Wednesday, March 25, 2015

I'm Ready for My Gravy, Mr. DeMille.

This morning three of the girls woke early to make biscuits and gravy for breakfast. Then they came back to the dorm to get dressed and ready for the day. A few minutes later, one of the other girls came in and said the gravy was gone. The boys had eaten it.

This is not a discussion of gender. No one assigned those girls the task to cook breakfast. And no one intended to serve the boys first. The girls asked if they could make biscuits and gravy, because they wanted to eat it.

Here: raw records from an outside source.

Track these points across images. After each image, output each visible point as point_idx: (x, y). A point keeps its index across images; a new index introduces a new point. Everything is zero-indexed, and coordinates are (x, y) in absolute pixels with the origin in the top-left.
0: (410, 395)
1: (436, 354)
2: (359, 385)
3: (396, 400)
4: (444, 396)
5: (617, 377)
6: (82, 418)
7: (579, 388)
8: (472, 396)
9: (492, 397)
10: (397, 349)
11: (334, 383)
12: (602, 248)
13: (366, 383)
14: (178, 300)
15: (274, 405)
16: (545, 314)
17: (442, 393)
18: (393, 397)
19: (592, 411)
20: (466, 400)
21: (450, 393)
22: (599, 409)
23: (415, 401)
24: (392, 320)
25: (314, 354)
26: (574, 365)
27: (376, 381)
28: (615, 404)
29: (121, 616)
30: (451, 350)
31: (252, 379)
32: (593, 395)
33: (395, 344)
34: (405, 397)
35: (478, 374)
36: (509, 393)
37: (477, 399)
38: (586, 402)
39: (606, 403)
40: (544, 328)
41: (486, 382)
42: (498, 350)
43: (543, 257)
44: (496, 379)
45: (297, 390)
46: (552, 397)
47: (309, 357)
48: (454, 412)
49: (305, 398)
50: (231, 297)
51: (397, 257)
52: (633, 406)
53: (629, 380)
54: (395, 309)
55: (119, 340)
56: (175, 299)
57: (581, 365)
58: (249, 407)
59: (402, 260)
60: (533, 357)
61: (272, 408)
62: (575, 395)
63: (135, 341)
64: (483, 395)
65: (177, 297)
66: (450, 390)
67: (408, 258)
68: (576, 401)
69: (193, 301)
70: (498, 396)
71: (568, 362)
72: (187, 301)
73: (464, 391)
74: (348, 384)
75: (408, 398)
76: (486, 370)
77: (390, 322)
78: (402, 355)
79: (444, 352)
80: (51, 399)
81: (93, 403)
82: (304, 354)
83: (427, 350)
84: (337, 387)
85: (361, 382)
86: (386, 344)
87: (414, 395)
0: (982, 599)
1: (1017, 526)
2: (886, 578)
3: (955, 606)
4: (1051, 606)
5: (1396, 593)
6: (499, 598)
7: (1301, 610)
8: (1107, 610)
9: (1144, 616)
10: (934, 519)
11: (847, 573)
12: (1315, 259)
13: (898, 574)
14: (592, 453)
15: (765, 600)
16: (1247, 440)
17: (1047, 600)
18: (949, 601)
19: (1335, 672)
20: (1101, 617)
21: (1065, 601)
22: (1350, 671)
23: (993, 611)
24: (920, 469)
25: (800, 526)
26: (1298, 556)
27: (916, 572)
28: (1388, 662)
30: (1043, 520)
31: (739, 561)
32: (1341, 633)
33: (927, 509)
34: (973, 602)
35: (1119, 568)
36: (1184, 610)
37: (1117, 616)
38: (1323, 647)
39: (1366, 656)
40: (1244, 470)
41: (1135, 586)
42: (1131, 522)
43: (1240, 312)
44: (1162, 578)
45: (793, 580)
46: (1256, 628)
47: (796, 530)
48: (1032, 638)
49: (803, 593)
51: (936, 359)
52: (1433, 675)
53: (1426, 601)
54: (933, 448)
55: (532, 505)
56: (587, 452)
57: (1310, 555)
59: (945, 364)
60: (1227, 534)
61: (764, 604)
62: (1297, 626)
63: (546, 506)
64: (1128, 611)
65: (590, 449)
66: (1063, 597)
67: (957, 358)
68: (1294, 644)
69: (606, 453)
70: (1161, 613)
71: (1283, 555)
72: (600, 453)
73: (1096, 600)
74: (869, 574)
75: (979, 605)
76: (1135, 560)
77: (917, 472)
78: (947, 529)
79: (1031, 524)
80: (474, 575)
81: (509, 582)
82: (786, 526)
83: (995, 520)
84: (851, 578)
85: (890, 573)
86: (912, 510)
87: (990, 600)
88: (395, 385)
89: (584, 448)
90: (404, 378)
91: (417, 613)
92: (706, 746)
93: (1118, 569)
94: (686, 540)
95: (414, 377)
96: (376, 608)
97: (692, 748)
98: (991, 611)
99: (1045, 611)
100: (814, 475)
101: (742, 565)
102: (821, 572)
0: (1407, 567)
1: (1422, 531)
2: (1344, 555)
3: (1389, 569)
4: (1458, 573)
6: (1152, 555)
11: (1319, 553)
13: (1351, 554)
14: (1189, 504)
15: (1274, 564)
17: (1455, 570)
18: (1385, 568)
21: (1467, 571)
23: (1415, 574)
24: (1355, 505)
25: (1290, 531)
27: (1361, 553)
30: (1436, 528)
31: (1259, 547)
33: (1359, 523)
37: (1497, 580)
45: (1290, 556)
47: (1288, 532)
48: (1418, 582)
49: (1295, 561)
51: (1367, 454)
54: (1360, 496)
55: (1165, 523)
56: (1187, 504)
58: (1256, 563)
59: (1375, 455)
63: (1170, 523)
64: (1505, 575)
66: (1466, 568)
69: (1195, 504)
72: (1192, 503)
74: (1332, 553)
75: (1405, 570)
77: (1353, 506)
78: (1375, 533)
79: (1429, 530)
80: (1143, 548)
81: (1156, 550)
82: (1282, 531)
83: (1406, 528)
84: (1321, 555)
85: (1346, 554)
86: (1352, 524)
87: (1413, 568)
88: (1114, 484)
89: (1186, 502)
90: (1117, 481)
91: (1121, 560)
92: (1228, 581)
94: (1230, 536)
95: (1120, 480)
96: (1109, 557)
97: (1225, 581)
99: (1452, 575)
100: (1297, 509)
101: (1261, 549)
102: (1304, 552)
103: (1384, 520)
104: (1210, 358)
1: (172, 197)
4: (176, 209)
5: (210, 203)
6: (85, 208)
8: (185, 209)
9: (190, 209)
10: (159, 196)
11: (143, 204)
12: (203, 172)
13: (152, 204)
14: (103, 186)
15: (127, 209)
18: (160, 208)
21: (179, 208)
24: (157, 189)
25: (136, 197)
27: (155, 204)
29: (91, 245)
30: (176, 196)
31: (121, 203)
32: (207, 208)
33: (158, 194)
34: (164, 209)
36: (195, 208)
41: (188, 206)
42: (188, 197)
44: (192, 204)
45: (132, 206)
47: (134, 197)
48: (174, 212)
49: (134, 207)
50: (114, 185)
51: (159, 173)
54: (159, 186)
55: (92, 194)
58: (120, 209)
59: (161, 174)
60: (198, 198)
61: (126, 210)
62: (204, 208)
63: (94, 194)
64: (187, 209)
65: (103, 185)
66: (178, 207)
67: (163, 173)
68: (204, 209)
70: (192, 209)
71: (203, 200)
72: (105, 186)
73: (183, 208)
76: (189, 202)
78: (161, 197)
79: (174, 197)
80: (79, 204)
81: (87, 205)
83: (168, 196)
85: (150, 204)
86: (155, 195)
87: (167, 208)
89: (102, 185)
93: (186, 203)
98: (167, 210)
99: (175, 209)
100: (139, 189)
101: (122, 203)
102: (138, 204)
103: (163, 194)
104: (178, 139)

I was still sitting in my bed when this unfolded. When I walked out, the boys were sitting around the table, full plates in front of them, enjoying their breakfast. The girls stomped around a bit. A couple of other kids, who also missed the gravy part of the program, dug out the cheerios. One of the dads offered up fresh bagels he had picked up earlier this morning (don't ask me when; I was not awake yet). But I don't think anything helped the girls feel better. And the boys, if they felt bad, did not show it on their faces.

What I noticed was that we adults wanted to fix it, make it right, restore the balance. I heard someone say to one of the kids who had missed out, "Don't worry. Once we are up on that roof, you'll be glad you didn't eat a heavy breakfast." Our leader, who has been on many, many of these trips with kids, mentioned that she would be having a conversation about it later on. As for me, well, once I saw the boys had finished, I suggested they go in and load everything breakfast dishes. I like to even the scales.

After they left, I set to work cleaning the rest of the mess: pans from cooking sausage and making the gravy, bowls in which they had mixed the white sauce, baking sheets, mixing spoons, and a greasy stovetop. There was a bowl full of extra biscuits, thirteen of them, which are now stuffed with ham and cheese and egg and wrapped in foil in the fridge. While I put them together, I contemplated when to serve them, and how to divy them up fairly.

I think at the heart of this is a conversation about work, and about being rewarded. Those girls got up early, cooked breakfast and went off to get ready for work, thinking that they would be sitting down to a tasty, decadent breakfast. And those boys did nothing to earn the right to eat their fill. And I can relate. Yesterday, one of the kids whom I have know for many years, asked me about my book, and when I told her, she said, how long have you been working on that?

5 years.

I am ready for my biscuits and gravy.

I tell myself these words, that I once taped these words from the Tal Te Ching to the wall inside the closet of a house I have long since left behind:

Do your work, then step back. The only path to serenity.